Inflation
The Producer Price Index — May 2026
Released June 11, 2026 · 8:30 AM ET · Source: U.S. Bureau of Labor Statistics
The read · narrated
The read
Wholesale inflation just hit a one-year high. Now, normally you strip out energy to see the real trend underneath — and find something calmer. This month, you don't. That's the story.
Producer prices — what businesses pay — rose six and a half percent over the past year. Strip out food and energy, and core is four point nine. Both are the hottest in a year. So this isn't just an energy headline anymore.

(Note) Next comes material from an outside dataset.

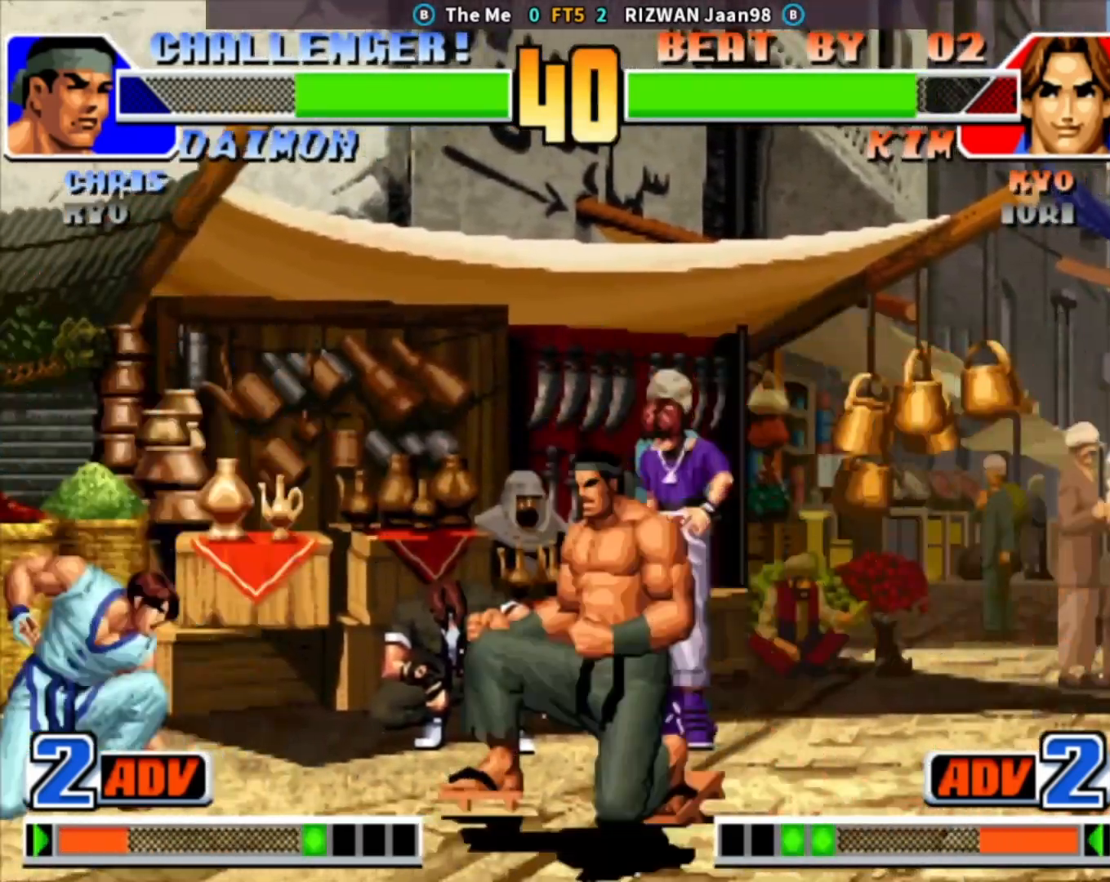
{"buttons": [], "left_stick": "right"}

Producer prices sit one step upstream of yours — what it costs to make and move things, before it reaches your shelf. So when core climbs too, it's an early signal the pressure is broadening past just fuel.

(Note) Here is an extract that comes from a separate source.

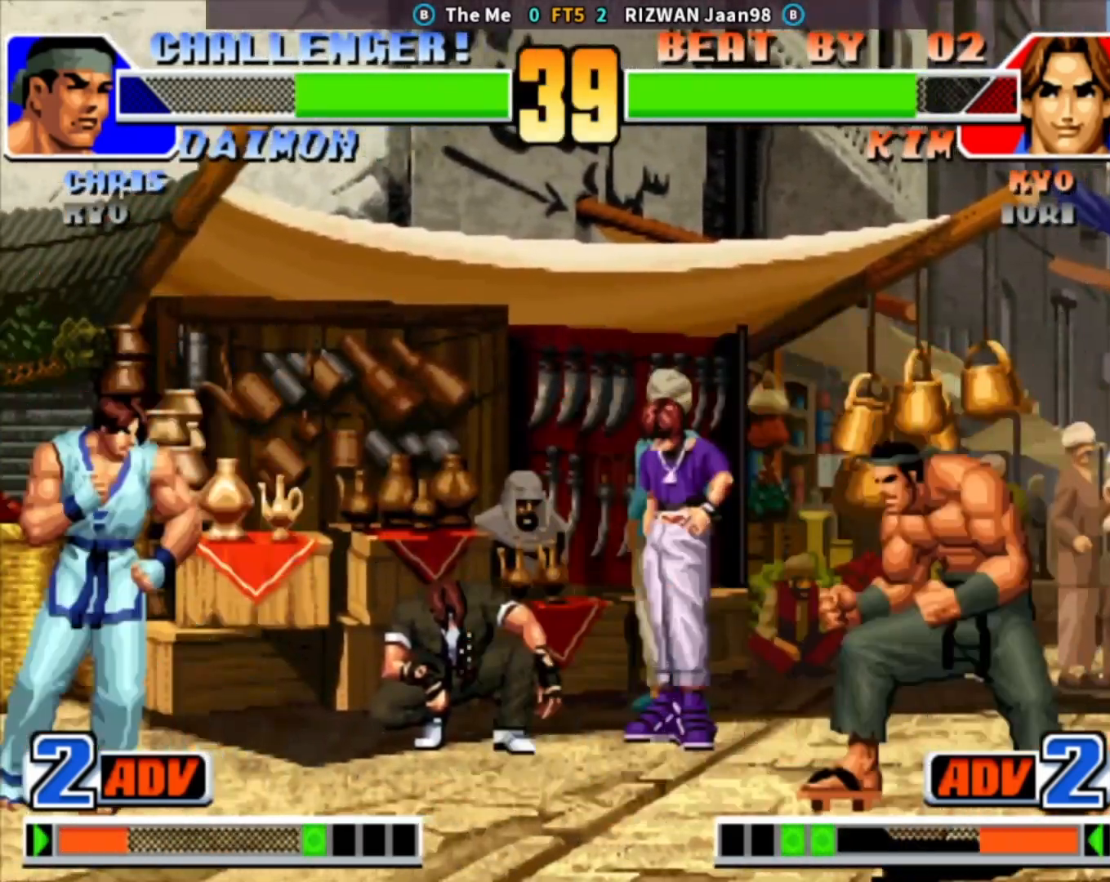
{"buttons": [], "left_stick": "left", "events": [[133, "left_stick", "center"], [250, "CIRCLE", "down"], [267, "TRIANGLE", "down"], [483, "left_stick", "left"], [500, "CIRCLE", "up"], [500, "TRIANGLE", "up"]]}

Energy is still the loudest piece — wholesale gasoline jumped more than twenty percent in a single month, and energy drove most of the goods increase. That's exactly why we strip it: to see what's left when the fuel noise is gone.
And here's what's left. Watch core. Five months ago it sat under four percent. Now it's near five — climbing right alongside the headline. The pressure isn't staying in the energy line. It's spreading.

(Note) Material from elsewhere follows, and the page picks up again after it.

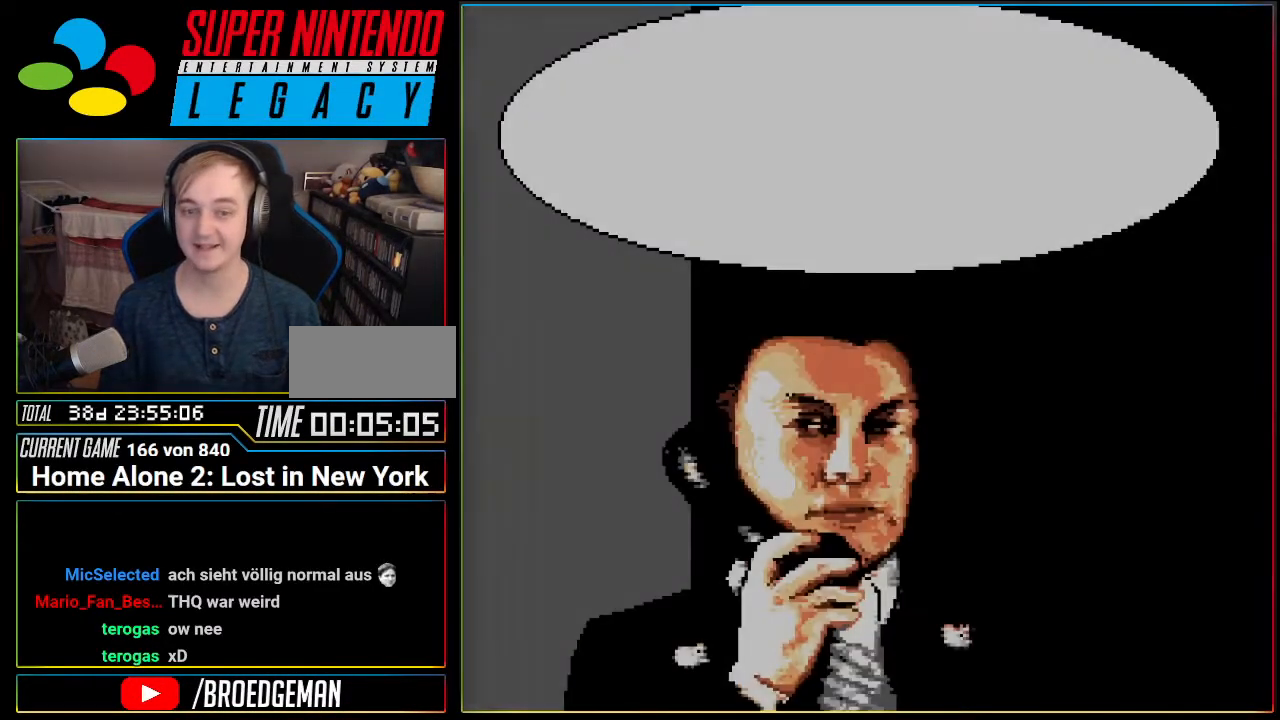
Gameplay with a controller (Nintendo layout); each line is a JSON object with the inputs held at the frame after it. "events" lists button and stick changes between this image and that frame as [ms after this image, input, new state], when the widget could be followed in between. Not read: L3 R3.
{"buttons": ["START"], "events": [[467, "START", "down"]]}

But two things are softening the blow. Core actually came in below what was feared. And strip the volatile retail margins too, and the stricter core is barely higher — which means middlemen are eating some of the cost, not passing all of it to you.
So read it together. The pressure is real, and it's broadening. But for now, squeezed margins and a below-forecast core are absorbing part of the hit before it reaches your receipt.
That echoes yesterday's hot consumer report. When the Fed meets next week, that's the tension it's weighing — broad pressure underneath, partly muffled on the way to you. The bond market, for now, is priced as if it cools: long-run inflation expectations have held near two and a half percent.
So watch two things — core, and those margins. If margins stop absorbing, more of this lands on your prices. If core cools, the spike stays a fuel story. Spikes like this have faded before — though not always. Either way, you'll see it coming — because data can be your best friend, if you know what to look for.
The numbers
| Measure | Latest | Trend |
|---|---|---|
| Headline PPI (y/y) | +6.5% | ▲ a one-year high — fastest since at least early 2025 |
| Core PPI (y/y) | +4.9% | ▲ ex food & energy — also a one-year high, and rising |
| Core, monthly pace | +0.4% | ▼ under the +0.5% economists expected — soft vs. feared |
| Stricter core (y/y) | +5.1% | ▲ ex food, energy & trade margins — margins are absorbing some cost |
| Gasoline (m/m) | +23% | ▲ the loud, volatile slice; energy drove most of the goods rise |
| Headline−core gap | 1.6 pts | ▲ widest in years; headline sat below core as recently as February |
| 5-yr inflation breakeven | 2.4% | ▼ the bond market's long-run read — steady, as if the spike fades |
Final-demand producer price indexes from the U.S. Bureau of Labor Statistics: headline (WPUFD4), core / less foods and energy (WPUFD49104), and the stricter "less foods, energy, and trade services" measure (WPUFD49116); year-over-year figures are BLS's published 12-month changes, the monthly core pace is seasonally adjusted, and the +0.5% figure is the pre-release consensus estimate compiled from economists' forecasts. Gasoline and the final-demand goods/energy detail are read from Table A of the release. Component shares from the BLS final-demand relative-importance table, December 2025. The 5-year inflation breakeven is from FRED (T5YIE, Federal Reserve Bank of St. Louis). The Federal Reserve's next policy decision is June 17, 2026.